Records from a data collection:

□ □ □ □ □ □ □

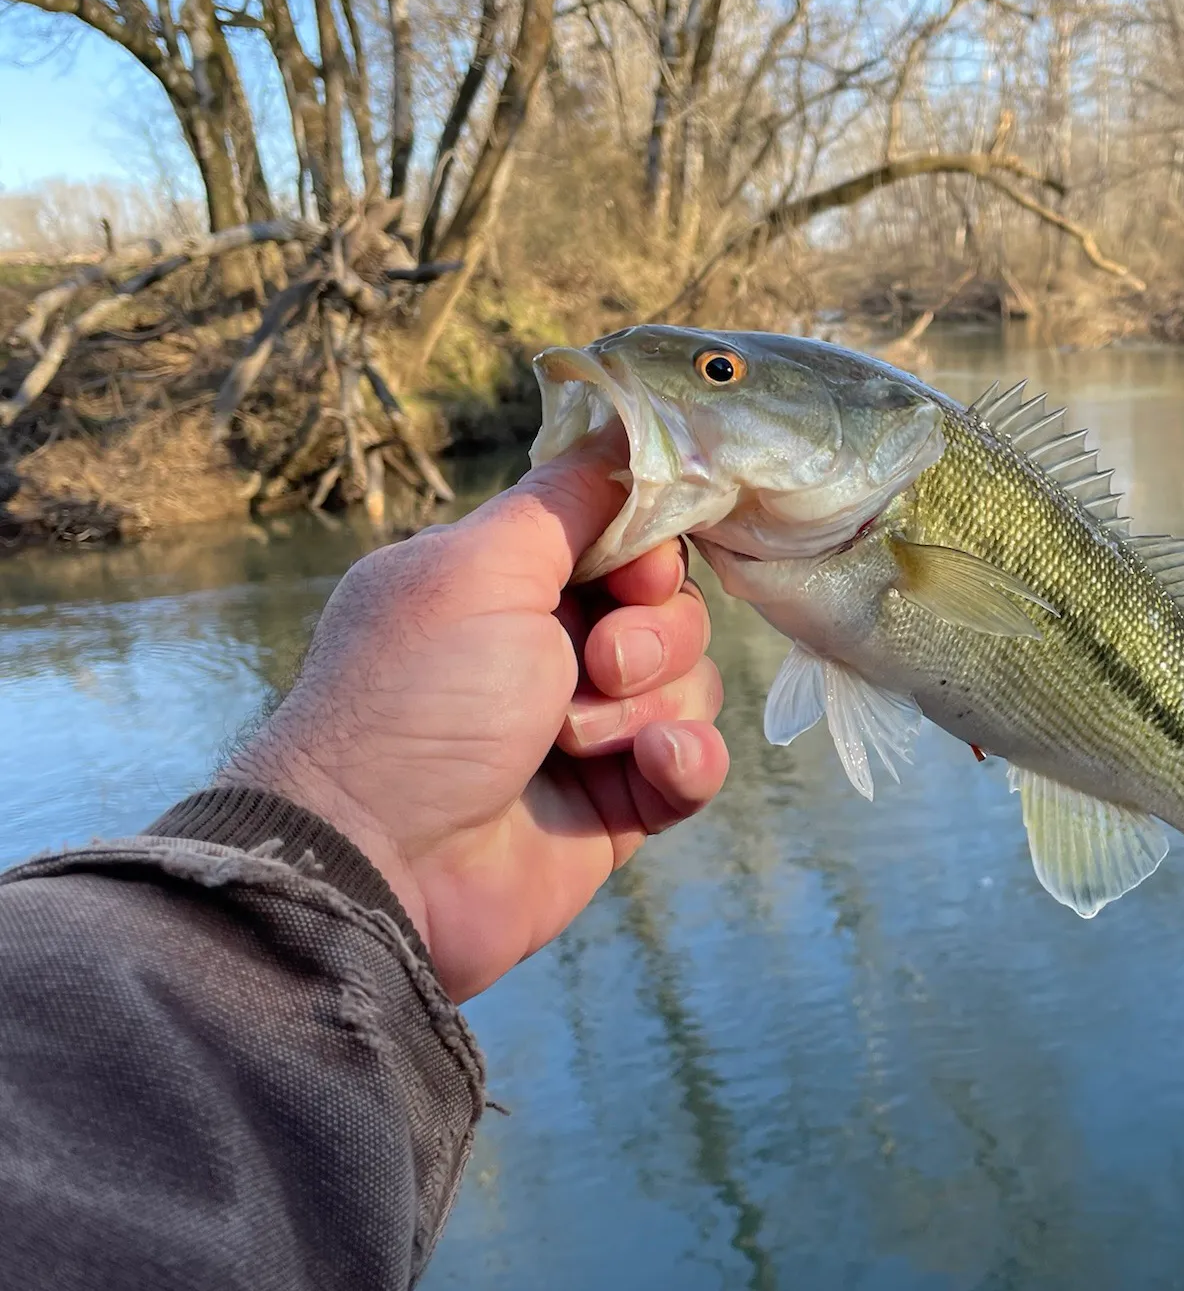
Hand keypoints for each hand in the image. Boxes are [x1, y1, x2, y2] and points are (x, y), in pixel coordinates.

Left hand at [222, 437, 728, 1000]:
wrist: (382, 866)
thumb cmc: (417, 700)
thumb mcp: (479, 568)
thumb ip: (567, 498)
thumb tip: (628, 424)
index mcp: (510, 583)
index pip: (628, 540)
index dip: (649, 552)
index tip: (633, 573)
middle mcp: (551, 649)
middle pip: (673, 610)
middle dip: (649, 636)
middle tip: (592, 665)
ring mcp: (589, 730)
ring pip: (690, 685)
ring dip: (648, 706)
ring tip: (577, 740)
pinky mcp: (619, 804)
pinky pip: (694, 764)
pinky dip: (684, 762)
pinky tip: (652, 768)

□ □ □ □ □ □ □

What the task asks: Restate word for word only the lines from where the entries begin through the one with "ring pip: (690, 685)"; omit the pictures.

Solution to this problem:
Hand keypoints for each hand in the image. Boxes are [x1, y1, x2, y2] and points are (x, y), in pixel coordinates.

Left hand at [222, 437, 728, 1000]:
wrist: (382, 866)
thumb cmc: (417, 700)
thumb mcp: (479, 568)
thumb ip: (567, 498)
thumb tip: (628, 424)
index mcp: (510, 583)
index pip: (628, 540)
index dip: (649, 552)
index tip: (633, 573)
middle mcp: (551, 649)
middle pip: (673, 610)
middle dip: (649, 636)
middle tip: (592, 665)
ring mcp: (589, 730)
ring pip: (690, 685)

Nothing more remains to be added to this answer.